TheMotif dispersity’ is computed as the total number of genes that appear in the motif instances, divided by the number of motif instances and by the size of the motif. For example, for a 3-node motif that has 10 instances that include 20 different genes, dispersity equals to 20/(3*10) = 0.6667. Note that the ‘Dispersity’ equals to 1, only if there are no overlapping genes in any pair of motif-instances, and values close to 0 imply that many instances have common nodes. The ‘position dispersity’ is computed for each position in the motif. This is computed as the number of genes that appear in the motif instances in that specific position, divided by the number of motif instances. For example, given the same motif as above, and assuming that in position X of the motif there are only 3 genes across all instances, then the position dispersity of position X is 3/10=0.3. Following this definition, ‘Lowest position dispersity’ and ‘Highest position dispersity’ are the minimal and maximal position dispersity, respectively.

5.    The Navigation Menu

The navigation menu contains the following options: ‘New job’ – open the MotifNet input form where the user can submit a new job for motif analysis. ‘Sessions’ – view all previous sessions that were submitted by the user. This option is shown only when you are logged-in. ‘Example Session’ – open the interactive motif browser for the example application which is described in MotifNet’s paper. ‘Tutorial’ – open this tutorial page. ‘FAQ’ – frequently asked questions page. ‘Login‘ – open the logging-in form. ‘Logout’ – logging-out from MotifNet. This options is shown only when you are logged-in. ‘Contact’ – our contact details.

6.    Registration

MotifNet does not require any logging-in for the execution.
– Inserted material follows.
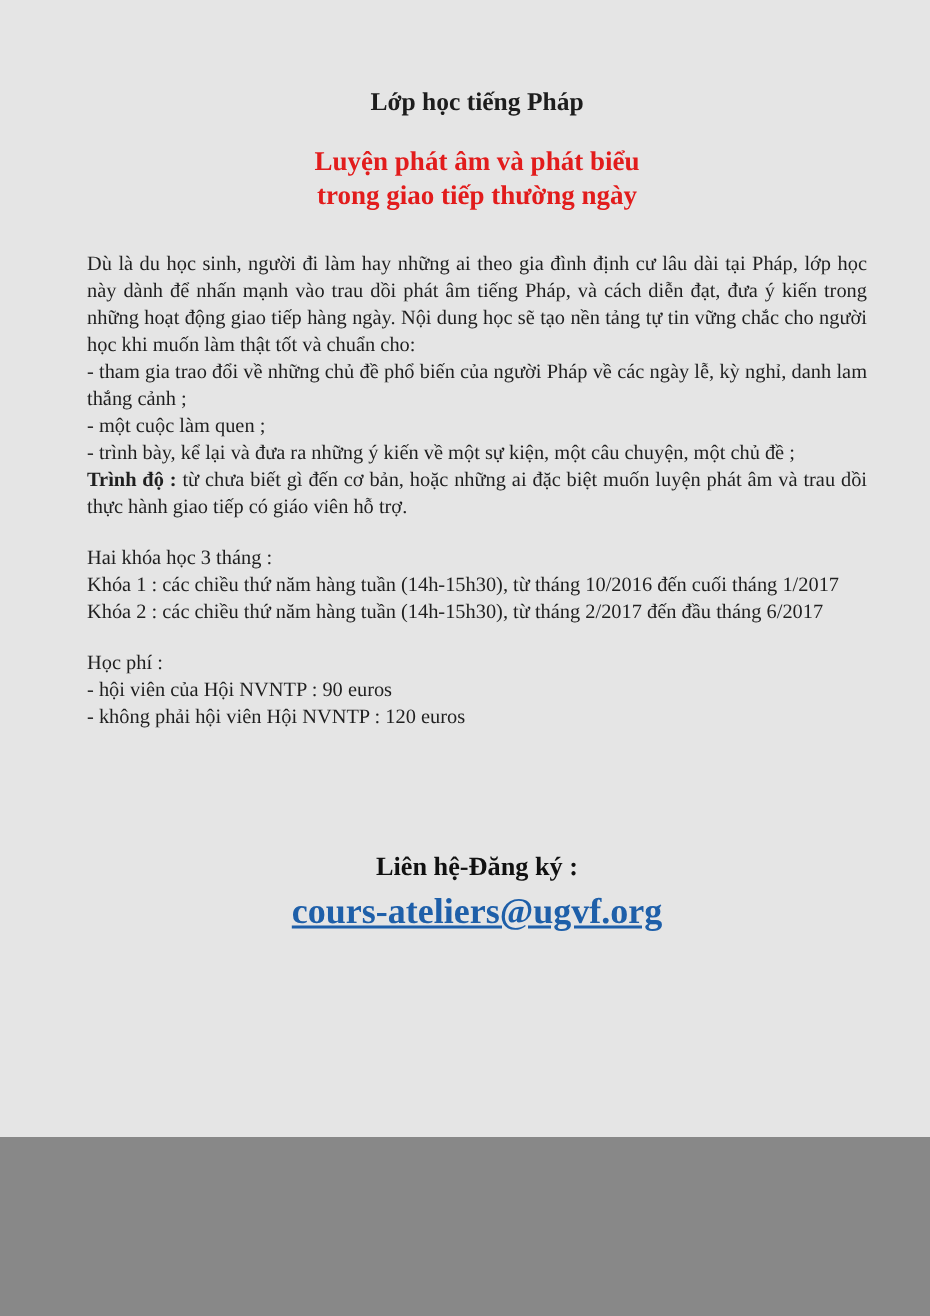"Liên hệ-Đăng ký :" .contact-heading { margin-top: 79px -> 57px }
However, it offers an option to register. Registered users can browse and access their previous sessions via the session table. To register, the user must provide a user name and may provide also his e-mail address.

 

7.    Implementation

The MotifNet website is implemented in ReactJS infrastructure and designed with Semantic-UI. The server-side program is implemented in Python 3. The identification of the motifs is done with FANMOD algorithm (see section ‎1.3) , which is executed with Ubuntu 14.04 on an Intel Xenon 2GHz processor with 112GB RAM. All the information, including user and job details, and the output motifs and their instances, is maintained in MySQL database.

 

 

REFERENCES

  1. Milo, R., S. Shen-Orr, S. Itzkovitz, N. Kashtan, D. Chklovskii, and U. Alon, Network motifs: simple building blocks of complex networks. Science, 2002. 298(5594): p. 824-7.
  2. Wernicke, S. and F. Rasche, FANMOD: a tool for fast network motif detection. Bioinformatics, 2006. 22(9): p. 1152-3.
  3. Wernicke, S., Efficient detection of network motifs. IEEE/ACM Trans Comput Biol Bioinform, 2006. 3(4): p. 347-59.